> AIM OF THE TASK: Retype every entry exactly, character for character.

(Data entries)
•••••
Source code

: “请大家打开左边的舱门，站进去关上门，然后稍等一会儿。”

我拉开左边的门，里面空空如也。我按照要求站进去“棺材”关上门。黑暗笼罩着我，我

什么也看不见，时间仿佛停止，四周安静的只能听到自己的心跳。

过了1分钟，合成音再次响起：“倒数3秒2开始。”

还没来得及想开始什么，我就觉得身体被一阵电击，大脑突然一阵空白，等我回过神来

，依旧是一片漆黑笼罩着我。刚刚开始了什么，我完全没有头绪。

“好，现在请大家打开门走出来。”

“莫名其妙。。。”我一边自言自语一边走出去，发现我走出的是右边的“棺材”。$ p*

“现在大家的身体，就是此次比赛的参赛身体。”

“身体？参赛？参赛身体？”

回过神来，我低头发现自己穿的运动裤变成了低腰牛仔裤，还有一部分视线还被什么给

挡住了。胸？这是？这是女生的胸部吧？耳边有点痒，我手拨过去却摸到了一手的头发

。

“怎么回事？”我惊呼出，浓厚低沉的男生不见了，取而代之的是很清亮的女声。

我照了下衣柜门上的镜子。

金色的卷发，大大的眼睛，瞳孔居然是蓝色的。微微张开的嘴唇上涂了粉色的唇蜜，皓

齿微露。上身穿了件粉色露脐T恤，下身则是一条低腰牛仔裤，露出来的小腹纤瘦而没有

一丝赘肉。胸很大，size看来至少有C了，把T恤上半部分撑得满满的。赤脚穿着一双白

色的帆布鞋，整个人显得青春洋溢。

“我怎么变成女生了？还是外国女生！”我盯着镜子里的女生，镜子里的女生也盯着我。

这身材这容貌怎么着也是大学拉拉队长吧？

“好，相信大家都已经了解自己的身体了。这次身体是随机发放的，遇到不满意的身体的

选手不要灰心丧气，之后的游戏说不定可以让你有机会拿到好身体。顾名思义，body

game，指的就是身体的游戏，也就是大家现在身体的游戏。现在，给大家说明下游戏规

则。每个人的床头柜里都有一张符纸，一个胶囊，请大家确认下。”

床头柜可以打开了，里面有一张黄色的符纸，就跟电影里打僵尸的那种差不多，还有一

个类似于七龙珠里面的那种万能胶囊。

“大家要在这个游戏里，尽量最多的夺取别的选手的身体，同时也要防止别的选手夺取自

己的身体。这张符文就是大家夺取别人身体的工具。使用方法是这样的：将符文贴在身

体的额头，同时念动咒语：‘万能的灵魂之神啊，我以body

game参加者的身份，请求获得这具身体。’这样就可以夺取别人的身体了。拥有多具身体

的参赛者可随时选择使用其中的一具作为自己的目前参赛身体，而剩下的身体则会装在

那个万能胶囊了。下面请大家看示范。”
•••••
> WRITTEN REPLY:
Source code

: “请大家打开左边的舱门，站进去关上门，然后稍等一会儿。”

我拉开左边的门，里面空空如也。我按照要求站进去“棺材”关上门。黑暗笼罩着我，我

什么也看不见，时间仿佛停止，四周安静的只能听到自己的心跳。

过了1分钟，合成音再次响起：“倒数3秒2开始。”

还没来得及想开始什么，我就觉得身体被一阵电击，大脑突然一阵空白，等我回过神来

，依旧是一片漆黑笼罩着我。刚刚开始了什么，我完全没有头绪。

“好，现在请大家打开门走出来。”

“莫名其妙。。。”我一边自言自语一边走出去，发现我走出的是右边的“棺材”。$ p*

“现在大家的身体，就是此次比赛的参赛身体。”

“身体？参赛？参赛身体？”

回过神来，我低头发现自己穿的运动裤变成了低腰牛仔裤，还有一部分视线还被什么给

挡住了。胸？这是？这是女生的胸部吧？耳边有点痒，我手拨过去却摸到了一手的头发

。

“怎么回事？”我惊呼出，浓厚低沉的男生不见了，取而代之的是很清亮的女声。

我照了下衣柜门上的镜子。

金色的卷发，大大的眼睛，瞳孔居然是蓝色的。微微张开的嘴唇上涂了粉色的唇蜜，皓

齿微露。上身穿了件粉色露脐T恤，下身则是一条低腰牛仔裤，露出来的小腹纤瘦而没有

一丝赘肉。胸很大，size看来至少有C了，把T恤上半部分撑得满满的。赤脚穿着一双白

色的帆布鞋，整个人显得青春洋溢。

“我怎么变成女生了？还是外国女生！”我盯着镜子里的女生，镜子里的女生也盯着我。

这身材这容貌怎么着也是大学拉拉队长吧？

“好，相信大家都已经了解自己的身体了。这次身体是随机发放的，遇到不满意的身体的

选手不要灰心丧气，之后的游戏说不定可以让你有机会拿到好身体。顾名思义，body

game，指的就是身体的游戏，也就是大家现在身体的游戏。现在，给大家说明下游戏规

则。每个人的床头柜里都有一张符纸，一个胶囊，请大家确认下。”

床头柜可以打开了，里面有一张黄色的符纸，就跟电影里打僵尸的那种差不多，还有一

个类似于七龙珠里面的那种万能胶囊。

“大家要在这个游戏里，尽量最多的夺取别的选手的身体，同时也要防止别的选手夺取自

己的身体。这张符文就是大家夺取别人身体的工具。使用方法是这样的：将符文贴在身

体的额头，同时念动咒语：‘万能的灵魂之神啊，我以body

game参加者的身份，请求获得这具身体。’这样就可以夺取别人的身体了。拥有多具身体

的参赛者可随时选择使用其中的一具作为自己的目前参赛身体，而剩下的身体则会装在

那个万能胶囊了。下面请大家看示范。”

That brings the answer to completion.